- EXTRACT -
# Pirates are back on the Gulf & "Trolling for Booty"!!



## on the rocks (Oct 1, 2007)

I want to let every one know the Pirates are back in the Tournament business and I am busy helping plan this year's tournament to be held September 23rd, 24th, & 25th at Grand Lagoon Yacht Club.

I need your help to make this year's "back in business after the oil spill" tournament a big success. For those of you that are not familiar with the Pirates of Lost Treasure, let me fill you in on what we do. We are a Mardi Gras Krewe...a pretty bad a$$ one at that...but we are also a fundraising krewe and our charity is "Secret Santa". Our fishing tournament is one of the biggest fundraisers we hold each year and the profits go to children in the area that would not have a Christmas if not for the Pirates generous donations. This past year we helped over 150 local children and their families. We want to do more this year!

Here is what I need...

I need sponsors for fish...$750 will get you a fish sponsorship and a full page ad in one of the best tournament books published. You will also have your business logo printed on the t-shirt. A full page ad with no sponsorship is $500 and your company can hang a banner you provide at the Yacht Club to advertise your business over tournament weekend. If that is too much you can purchase an ad for your business for as little as $80 for 1/8th of a page.

*I need auction items that fishermen and women would want to bid on...fishing trips would be most excellent but anything you could donate would help! 

*I need items for raffles like gift certificates, merchandise, what ever you can donate to our cause. 

*I need fishermen and women to sign up to fish this tournament. The cost is $50 per angler and remember it is a charitable donation. You stand a chance at a $400 payout for 1st place, $200 for 2nd and $100 for 3rd. The first 100 to sign up also get a "Trolling for Booty" t-shirt and booty bag. The shirts are awesome designs done by Alan Woolford and based on our tournament book cover design for the year.

If you have questions just send me a PM...I will be glad to give you more details. I want this 6th annual "Trolling for Booty" tournament to be the best one yet!

- DIRECTIVE 1 -
How many lines in the records contain the string "treble"? Matching is case-sensitive. Reply with the number alone.

- THE INPUT -
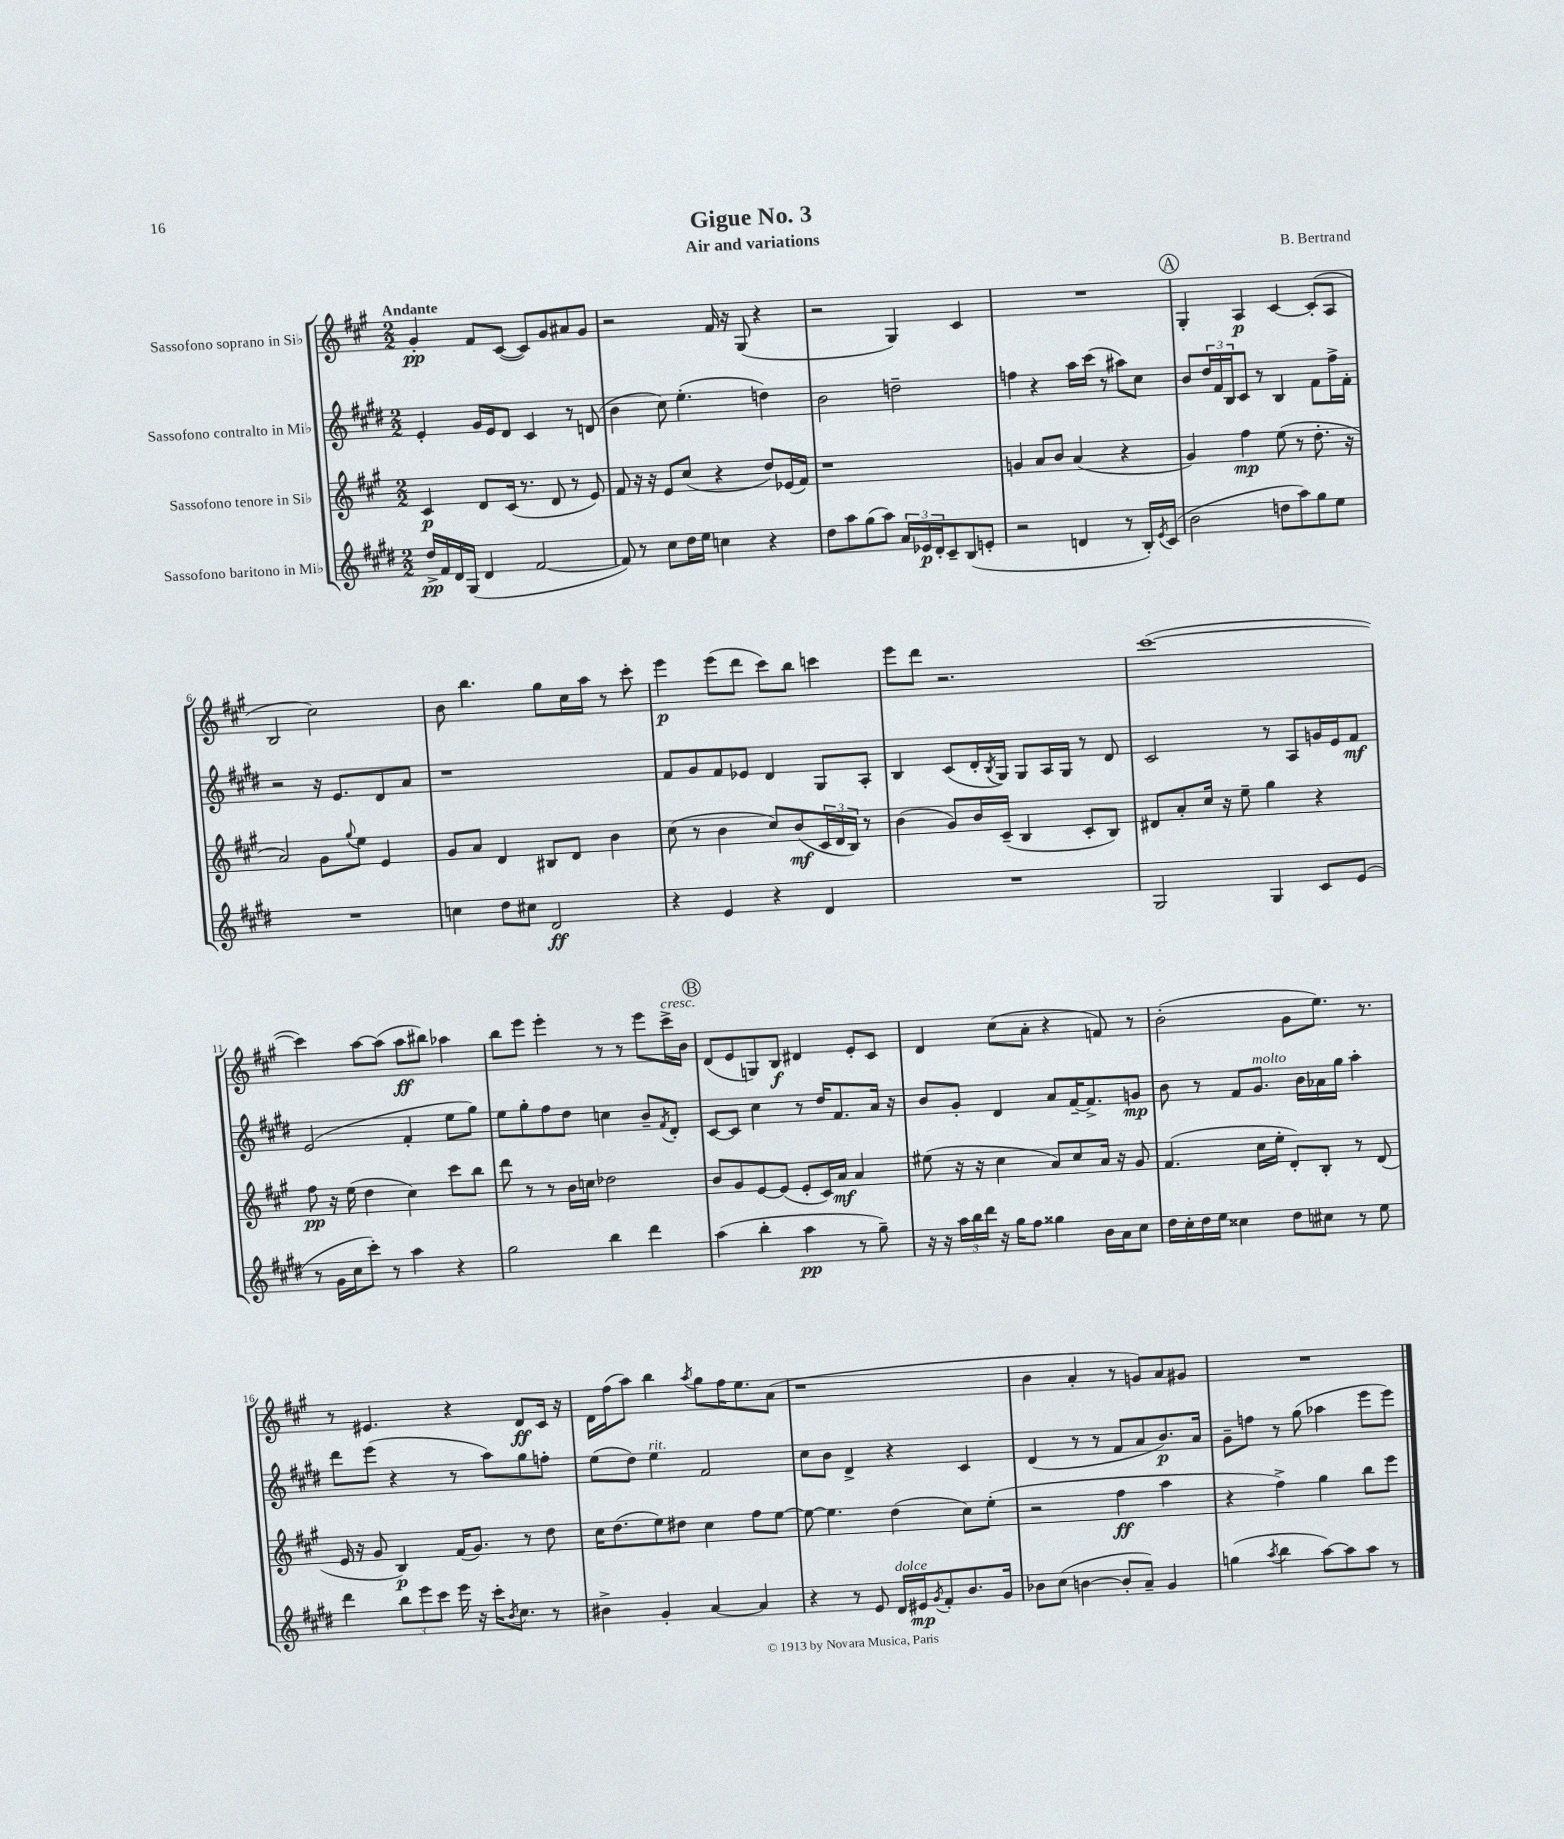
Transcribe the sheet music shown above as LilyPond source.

\header { title = "Gigue No. 3" composer = "B. Bertrand" subtitle = "Air and variations" }
<<
\new StaffGroup <<
\new Staff = "s0" \with { instrumentName = "Sassofono soprano in Sib" } {
    \clef treble \key a \major \numericTimeSignature \time 2/2 \tempo "Andante"
    gis'4-.\pp fis'8 cis'8~( cis'8) gis'8 ais'8 gis'8 |
    r2 fis'16 r16 gis8( r4 |
    r2 gis4) cis'4 |
    R1 |
    \mark \markup { \circle "A" } gis4-. a4\p cis'4~ cis'8-.( a8 |
    b2 cis''2) |
    b'8 b''4. gis''8 cis''16 a''16 r8 cis'''8-. |
    e'''4\p e'''8( d'''8 cis'''8) b''8 c'''4 |
    e'''8 d'''8 r2. |
    cis'''1~( |
    cis'''4) a''8~ a''8( a''8\ff bis''8) aes''4 |
    b''8 e'''8 e'''4-. r8 r8 e'''8 cis'''16->^\markup { \italic "cresc." } b'16 |
    \mark \markup { \circle "B" } d'8( e'8 g8) b8\f dis'4 e'8-. cis'8 |
    d'4 cis''8( a'8-. r4 f'8) r8 |
    b'2-.( gis'8 e''8.) r8. |
    r8 eis'4. r4 d'8\ff cis'16 r16 |
    d'16 fis''16( a''8) b''4 \acciaccatura { a''8 } gis''8 fis''16 e''8. a'8( |
    r1 |
    b'4 a'4-. r8 g'8) a'8 gis'8 |
    R1 \bar "|." |
}
\new Staff = "s1" \with { instrumentName = "Sassofono contralto in Mib" } {
    \clef treble \key e \major \numericTimeSignature \time 2/2
    e'4-. gis'16 e'16 dis'8 cis'4 r8 d'8( |
    b'4 cis''8) e''4.-.( d''4) |
    b'2 d''2-- |
    f''4 r4 a''16 cis'''16( r8 ais''8) cis''8 |
    \mark \markup { \circle "A" } b'8 \tuplet 3/2 { dis''16 fis'16 b16 } cis'8 r8 b4 fis'8 fis''16-> fis'16-. |
    r2 r16 e'8. dis'8 a'8 |
    r1 |
    fis'8 gis'8 fis'8 ees'8 dis'4 gis8 a8-. |
    b4 cis'8( dis'16-. \acciaccatura { b8 } gis16) gis8 a16 gis16 r8 dis'8 |
    cis'2 r8 a8 g'16 e'16 fis'8\mf |
    e'2( fis'4-. e''8 gis''8) |
    e''8 gis''8-. fis''8 dis''8 c''4 b'8-- \acciaccatura { fis'8 } dis'8-. |
    \mark \markup { \circle "B" } cis'8~ cis'8 cis''4 r8 dis''16 fis'8. a'16 r16 |
    b'8 gis'8-. dis'4 a'8 fis'16~-- fis'8.-> g'8\mp |
    b'8 r8 fis'8 gis'8.^\markup { \italic "molto" } b'16 aes'16 gis''16 a''4-. |
    dis'''8 e'''8( r4 r8 a''8) gis''8 f''8-. |
    e''8( dis''8) e''4^\markup { \italic "rit." } fis'2 |
    cis''8 b'8 dis'4-> r4 cis'4 |
    dis'4( r8 r8 fis'8 a'8 b'8.\p) a'16 |
    gis'8-- f''8 r8 gis''8( aes''4 e'''8 e'''8) \bar "|." |
}
\new Staff = "s2" \with { instrumentName = "Sassofono tenore in Sib" } {
    \clef treble \key a \major \numericTimeSignature \time 2/2
    cis'4\p d'8 cis'16( r8. d'8 r8 e'8) |
    fis'8 r16 r16 e'8 cis''8( r4 d''8) ees'16( fis'16) |
    r1 |
    g'4 a'8 b'8 a'4( r4 |
    \mark \markup { \circle "A" } gis'4) fis''4\mp e''8( r8 d''8.-. r16 |
    a'2) gis'8 \appoggiatura { gis''8 } e''8 e'4 |
    gis'8 a'8 d'4 bis8 d'8 b'4 |
    cis''8( r8 b'4 cis''8) b'8\mf( \tuplet 3/2 { cis'16 d'16 b16) } r8 |
    b'4( gis'8) b'16 cis'16--( b4 cis'8-. b8) |
    dis'8 a'8-. cis''16 r16 e''8-- gis''4 r4 |
    fis''8\pp r16 e''16( d''4 cis''4) cis'''8 b''8 |
    d'''8 r8 r8 b'16 c''16 des''2 |
    \mark \markup { \circle "B" } b'8 gis'8 e'8~ e'8( e'8-. cis'16) a'16\mf a'4 |
    eis''8( r16 r16 cis''4 a'8) cis''8 a'16 r16 gis'8 |
    fis'4.( cis''16 e''16-. d'8-.) b8-. r8 d'8( |
    e'16 r16 gis'8 b4\p) fis'16( gis'8.) r8 d''8 |
    cis''16 d''8.( e''8) dis''8 cis''4 fis''8 e''8~ |
    e''8~ e''4. d''4( cis''8) e''8-.( |
    r2 fis''4\ff a''4 |
    r4 fis''4->) gis''4 b''8 e'''8 \bar "|." |
}
\new Staff = "s3" \with { instrumentName = "Sassofono baritono in Mib" } {
    \clef treble \key e \major \numericTimeSignature \time 2/2
    dis''16->\pp fis'16 dis'16 gis16( dis'4 fis'2~ |
    fis'8) r8 cis''8 dis''16 e''16 c''4 r4 |
    dis''8 a''8 gis''8( a''8) \tuplet 3/2 { a'16 ees'16\p dis'16-. } cis'8-- b8( e'8-. |
    r2 d'4 r8 b16-.) \acciaccatura { e'8 } cis'16( |
    \mark \markup { \circle "A" } b'2 d''8 a''8) gis''8 e''8 |
    R1 |
    c''4 dis''8 cis''8 dis'2\ff |
    r4 e'4 r4 dis'4 |
    R1 |
    gis2 gis4 cis'8 e'8( |
    r8 gis'16 cis''16 cis'''8-.) r8 a''4 r4 |
    gis''2 b''4 dis'''4 |
    \mark \markup { \circle "B" } a''4( b''4-. a''4\pp r8 gis''8--) |
    r16 r16 \tuplet 3/2 { a''16 b''16 dis'''16 } r16 gis''16 fis''8 gisis''4 b'16 a'16 cis''8 |
    dis''16 cis''16-. dis''16 e''16 cisis''4 dis''8 cis''8 r8 e''8 |
    dis'''4 \tuplet 3/2 { b''8 e'''8 cis'''8 } e'''16 r16 cis'''16-. \acciaccatura { b'8 } cis''8. r8 |
    bis'4-> gis'4-. a'4~ a'4 |
    r4 r8 e'8 dis'16^\markup { \italic "dolce" } eis'16\mp \acciaccatura { gis'8 } fis'8-. b'8. gis'16 |
    bes'8 cis''8( b'4~ b'8-. a'8--) gis'4 |
    g''4( \acciaccatura { a''8 } b''4 a''8~) a''8 a''8 r8 \bar "|." |
}
>>
>>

- DIRECTIVE 2 -
Reproduce the part of the fishing tournament post starting with "I need your" and going on through "what I need...".

- OUTPUT 1 -
4

- OUTPUT 2 -
I need your help to make this year's "back in business after the oil spill" tournament a big success. For those of you that are not familiar with the Pirates of Lost Treasure, let me fill you in on what we do. We are a Mardi Gras Krewe...a pretty bad a$$ one at that...but we are also a fundraising krewe and our charity is "Secret Santa". Our fishing tournament is one of the biggest fundraisers we hold each year and the profits go to children in the area that would not have a Christmas if not for the Pirates generous donations. This past year we helped over 150 local children and their families. We want to do more this year!

Here is what I need...